Following the City of Houston's ill-advised move to subpoena a bunch of local pastors, we were treated to a smorgasbord of outrage. On one end of the spectrum, the Chron's more mild-mannered editorial board called the subpoenas "Orwellian." Glenn Beck, meanwhile, rage-wept that the situation was "more dangerous to the Republic of Texas than Ebola."
Televangelist Pat Robertson -- who thinks an earthquake ravaged Haiti because of a pact with the devil (for real) -- first called local proponents of LGBT rights "terrorists." But even last week's announcement from Mayor Annise Parker and City Attorney David Feldman that they would drop the controversial subpoenas wasn't enough to calm Robertson, who followed up with his own unhinged "message" for Houston that, naturally, involves a deadly tale of biblical gang rape.
As so often happens when you dive into the Old Testament, Robertson's bible lesson takes a quick, dark turn when he starts in on Judges 19-20, which recounts how the almighty ordered the destruction of an entire town that defended a group of, as Robertson describes them, "militant homosexuals."
Here's the Bible-Time-With-Pastor-Pat version, brought to you by the folks at Right Wing Watch: A man took his concubine to visit the town of Gibeah, where they stayed with a local guy who took them in. But once the couple got settled, in Robertson's explanation, "a group of militant homosexuals came banging on his door and said, 'We want that man so that we can have sex with him.'" So, of course, the man instead sent out his concubine to be ravaged by the gay horde. ("Now that's pretty sexist, but nevertheless that's what's in the Bible," says Robertson). The "homosexuals" then raped the woman to death.

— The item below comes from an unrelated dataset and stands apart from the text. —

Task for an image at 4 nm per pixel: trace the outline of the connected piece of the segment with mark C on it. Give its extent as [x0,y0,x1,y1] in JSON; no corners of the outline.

So, at god's request, the Israelites rose up, annihilated the town and its inhabitants, and even "killed all the women," Roberston says. Oh, and the guy cut up his dead concubine into 12 pieces and sent the body parts across the land -- because how else do you mend a grieving Old Testament heart?
"It was a complete mess," Robertson says. "Why? Because they had defended these rapist homosexuals. Is that a message for Houston? For someplace else in America? Well it's in the bible."